TEXT EXCERPT =>
+===+

What comfort those words can bring to us. Death takes our loved ones from us, but Christ has conquered death. We have good reason to hope that our loved ones are not lost forever. Rather, we have good reason to hope that they have gone on ahead of us, and that one day, through the grace and mercy of God, we shall see them again in paradise. We identify with the anguish of Martha, but Christ is the source of hope.
The second conversation between Martha and Jesus is the one presented to us this Sunday. Jesus is in Bethany visiting with His friends. While Martha is bustling about the house trying to provide hospitality, her sister, Mary, is sitting at Jesus' feet listening to His teaching. Martha takes note of this: "Lord, do you not care that my sister has left me to serve alone?" Again, we might be able to identify with Martha. We might live very busy lives, and finding time for good, solid meditative prayer seems almost like a luxury. There is just too much that needs to be done. This can certainly happen in family life with its many demands. It can just as easily happen even in priestly ministry. It is easy to get caught up in doing things - ministering to the many needs of others, administrative duties, teaching - and neglect personal prayer. Again, we need to make note of Jesus' response to Martha: "Martha, Martha, you are anxious and troubled about many things; one thing is needful. Mary has chosen the good portion, which shall not be taken away from her."

+===+

MATERIAL PROVIDED =>
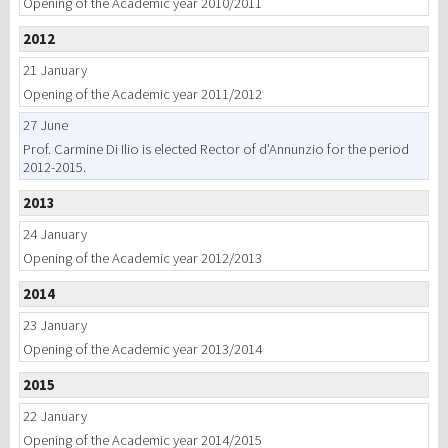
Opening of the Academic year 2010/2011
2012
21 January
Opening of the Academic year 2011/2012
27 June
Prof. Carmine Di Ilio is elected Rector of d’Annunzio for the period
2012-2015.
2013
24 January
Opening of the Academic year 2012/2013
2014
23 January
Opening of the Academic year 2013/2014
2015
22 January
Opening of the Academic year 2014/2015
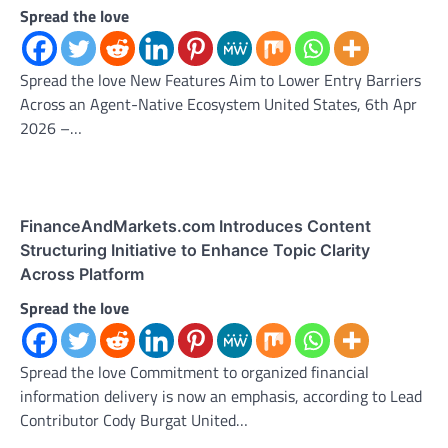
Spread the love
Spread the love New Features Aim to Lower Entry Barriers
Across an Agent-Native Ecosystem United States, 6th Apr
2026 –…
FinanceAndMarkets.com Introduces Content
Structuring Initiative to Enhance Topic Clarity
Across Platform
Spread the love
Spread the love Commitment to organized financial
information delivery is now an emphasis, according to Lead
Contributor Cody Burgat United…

+===+

ASSIGNMENT 1 => Return the portion of the passage on Martha between "What comfort those" and "source of hope.", inclusive.
ASSIGNMENT 2 => According to the passage on Martha, what is Mary doing while Martha bustles about the house trying to provide hospitality?

EXERCISE SOLUTION 1 =>
What comfort those words can bring to us. Death takes our loved ones from us, but Christ has conquered death. We have good reason to hope that our loved ones are not lost forever. Rather, we have good reason to hope that they have gone on ahead of us, and that one day, through the grace and mercy of God, we shall see them again in paradise. We identify with the anguish of Martha, but Christ is the source of hope.

EXERCISE SOLUTION 2 => She is sitting at Jesus' feet listening to His teaching.